◆ Required tasks
1. Please list every file system path in the AFS text that begins with "/afs/".
2. Reproduce word for word the stretch of the AFS text that begins at the words "Users are identified" and stops after "called a token.".

The mapping information of files/directories to volumes ("mount points")
is contained in the file system itself and
therefore the same for any client traversing the AFS file space. Through
adequate construction of mount points it is possible to reference each file in
AFS by a path name which will be the same for every AFS client machine in the
world.
In order to keep path names unique, an early component of the path name is
the cell name. An AFS cell is a collection of AFS servers and
clients. The cell is an administratively independent domain, and among others
the boundary for the validity of AFS userids (see below). A typical
pathnames of an AFS file is
/afs/physto.se/home/r/rahman/public/afsug.ps
Access to AFS files is location transparent. System processes resolve each
file's physical location automatically based on information contained within the
file system. The user does normally not even know how many servers are in a
cell. Files can sometime exist in multiple copies on several servers for load
balancing and availability purposes, with the AFS cache manager choosing a copy
based on availability and topological distance in the network.
AFS uses Access Control Lists stored with each directory, which allow fine specifications.
Users are identified to AFS using Kerberos authentication. AFS user
identifications are global to the whole cell, and not necessarily related to the
local authentication on the user's workstation. Authenticated users hold
Kerberos tickets for the service 'afs', in AFS called a token.
Simply presenting a valid token is already proof of authenticity. In
order to limit the damage in case of accidental disclosure tickets are therefore
protected by an expiry date - after that date the ticket or token is no
longer accepted. The usual lifetime for AFS is 25 hours, which forces the user
to re-authenticate every day.
Based on the user's authentication, connections to AFS file servers are
automatically established when needed, using complex Kerberos mutual
authentication. Although data is exchanged in clear, control information between
a user's workstation and a fileserver is encrypted using a key shared only
between the workstation and the fileserver, making it virtually impossible for
another node on the network to masquerade as the user, or to insert himself into
an ongoing connection and act on behalf of the user.
At Nordita, users can apply for an AFS account via
the secretary.
The account creation implies
creation of a reasonably sized AFS volume.
Every user's home directory is implemented as an AFS volume that is
accessible through the path /afs/physto.se/home/initial/userid,
where initial is the first character of userid
Example: /afs/physto.se/home/r/rahman.
The default access rights in the AFS home directory are set up such
that the locally authenticated users (hence physto.se users) have "l" lookup
rights, i.e. is allowed to see which files are contained in it, but not to
read or write any of them. (The rationale behind this will become clear from
what follows).

Stored dataset items
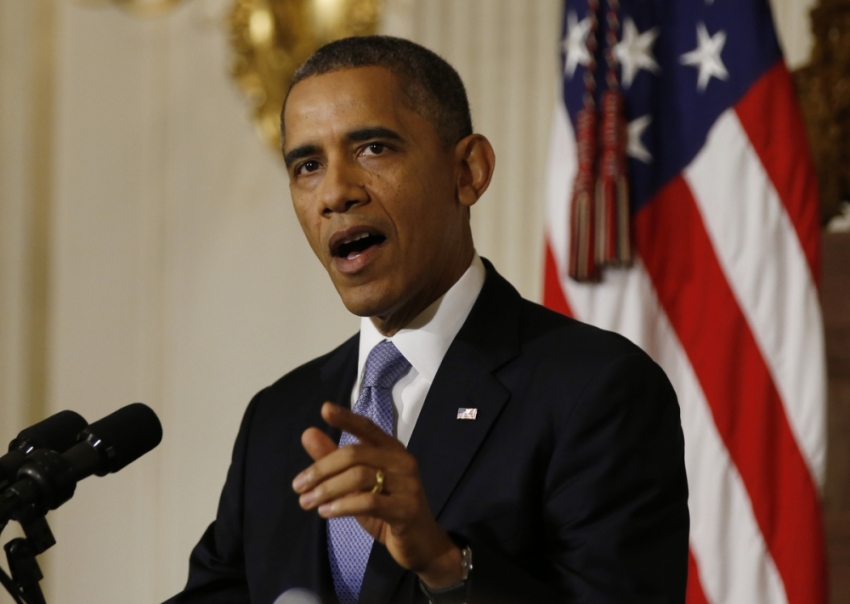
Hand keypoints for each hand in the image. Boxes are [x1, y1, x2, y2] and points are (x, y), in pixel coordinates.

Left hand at [292, 402, 462, 587]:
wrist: (420, 543)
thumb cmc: (386, 510)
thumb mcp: (357, 486)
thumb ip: (333, 459)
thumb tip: (308, 432)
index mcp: (391, 450)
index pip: (367, 427)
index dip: (346, 418)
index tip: (324, 409)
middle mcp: (402, 461)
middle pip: (355, 454)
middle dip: (322, 469)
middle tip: (298, 486)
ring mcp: (407, 484)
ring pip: (360, 477)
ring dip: (327, 489)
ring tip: (306, 502)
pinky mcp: (406, 509)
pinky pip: (369, 502)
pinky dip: (343, 506)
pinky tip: (325, 513)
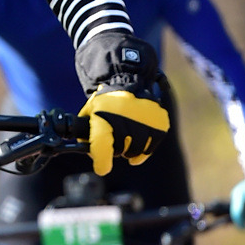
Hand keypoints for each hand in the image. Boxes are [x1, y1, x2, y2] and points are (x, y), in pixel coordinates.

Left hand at [73, 31, 168, 175]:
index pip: (102, 144)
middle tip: (114, 144)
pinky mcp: (158, 122)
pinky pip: (151, 146)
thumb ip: (87, 134)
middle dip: (115, 150)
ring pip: (136, 150)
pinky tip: (138, 148)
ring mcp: (144, 119)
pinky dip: (144, 150)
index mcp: (104, 115)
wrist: (127, 76)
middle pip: (120, 150)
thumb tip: (90, 154)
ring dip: (129, 151)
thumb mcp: (90, 112)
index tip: (102, 168)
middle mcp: (125, 117)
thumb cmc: (105, 99)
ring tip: (126, 143)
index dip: (101, 160)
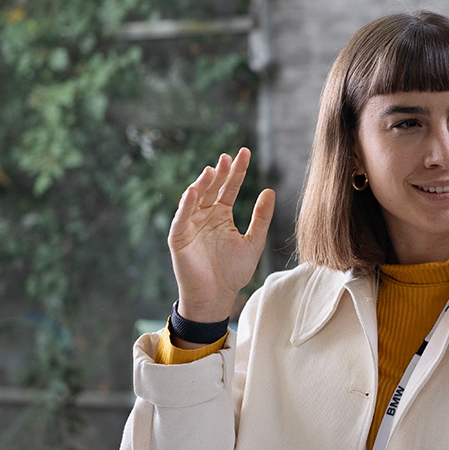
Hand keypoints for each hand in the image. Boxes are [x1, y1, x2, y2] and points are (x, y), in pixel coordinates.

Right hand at [168, 147, 274, 324]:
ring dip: (202, 183)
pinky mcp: (179, 238)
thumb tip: (270, 190)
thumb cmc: (233, 272)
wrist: (217, 297)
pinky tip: (193, 191)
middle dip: (220, 172)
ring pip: (195, 198)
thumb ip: (261, 218)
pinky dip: (186, 204)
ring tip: (212, 170)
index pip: (229, 187)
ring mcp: (190, 225)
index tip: (245, 152)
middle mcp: (205, 216)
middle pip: (212, 188)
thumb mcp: (253, 242)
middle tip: (229, 157)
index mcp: (222, 215)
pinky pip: (181, 218)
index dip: (237, 171)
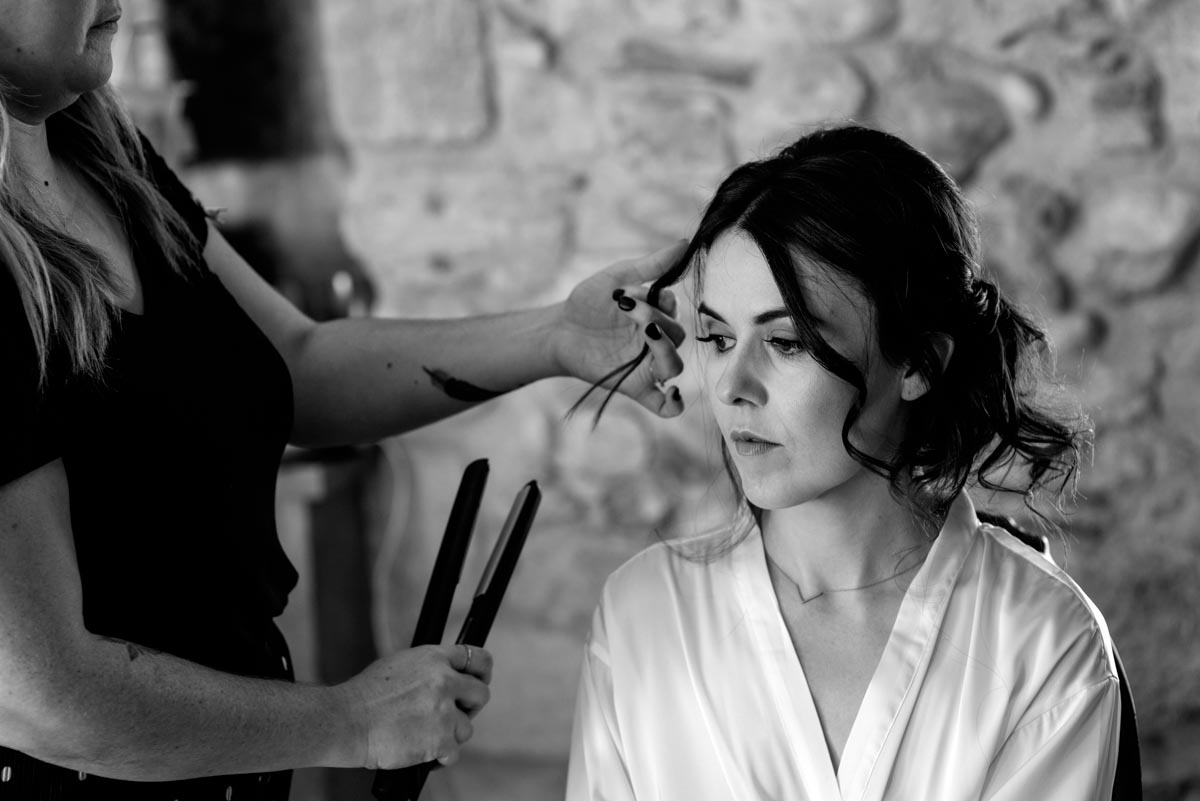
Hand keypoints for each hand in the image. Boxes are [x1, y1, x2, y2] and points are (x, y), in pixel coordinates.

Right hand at [342, 643, 492, 768]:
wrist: (346, 720)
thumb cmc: (365, 696)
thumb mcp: (400, 665)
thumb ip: (428, 670)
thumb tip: (446, 677)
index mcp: (434, 658)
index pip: (476, 658)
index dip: (481, 672)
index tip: (480, 681)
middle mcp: (444, 681)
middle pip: (481, 694)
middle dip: (470, 706)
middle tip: (455, 715)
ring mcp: (444, 711)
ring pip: (466, 728)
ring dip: (450, 735)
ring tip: (426, 736)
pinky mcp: (440, 740)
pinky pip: (454, 753)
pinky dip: (441, 757)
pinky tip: (426, 753)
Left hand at [554, 241, 688, 417]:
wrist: (558, 329)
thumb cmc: (588, 302)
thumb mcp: (618, 278)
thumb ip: (651, 264)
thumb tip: (684, 243)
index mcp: (656, 316)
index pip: (674, 311)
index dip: (659, 301)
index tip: (628, 291)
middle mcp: (655, 342)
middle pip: (677, 336)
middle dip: (655, 319)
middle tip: (626, 306)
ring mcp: (646, 366)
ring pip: (673, 366)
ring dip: (664, 350)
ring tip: (645, 332)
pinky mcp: (634, 387)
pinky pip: (663, 405)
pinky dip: (673, 404)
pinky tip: (673, 394)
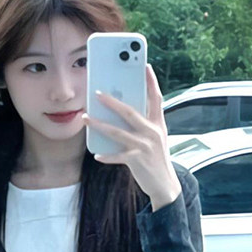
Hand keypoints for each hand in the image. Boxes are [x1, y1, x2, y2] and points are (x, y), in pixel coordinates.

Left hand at [83, 63, 179, 208]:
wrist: (165, 185)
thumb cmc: (156, 159)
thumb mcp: (155, 138)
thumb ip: (143, 124)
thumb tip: (121, 112)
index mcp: (158, 124)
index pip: (156, 98)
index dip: (151, 81)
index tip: (146, 66)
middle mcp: (153, 132)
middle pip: (130, 112)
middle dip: (112, 102)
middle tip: (97, 93)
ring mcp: (145, 146)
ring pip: (118, 132)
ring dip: (99, 124)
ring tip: (86, 117)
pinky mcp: (137, 161)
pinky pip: (117, 156)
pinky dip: (107, 156)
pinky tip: (96, 154)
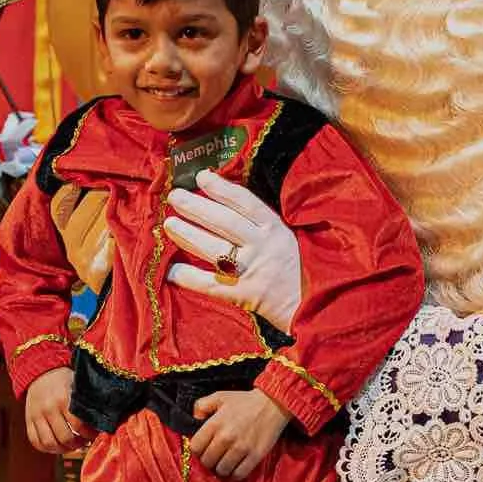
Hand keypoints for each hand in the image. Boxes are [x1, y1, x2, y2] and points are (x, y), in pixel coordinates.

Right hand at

◆ Replies
1.
/afs/physto.se/home/r/rahman/public/afsug.ps
/afs/physto.se/home/initial/userid
/afs/physto.se/home/r/rahman

2.
Users are identified to AFS using Kerberos authentication. AFS user
identifications are global to the whole cell, and not necessarily related to the
local authentication on the user's workstation. Authenticated users hold
Kerberos tickets for the service 'afs', in AFS called a token.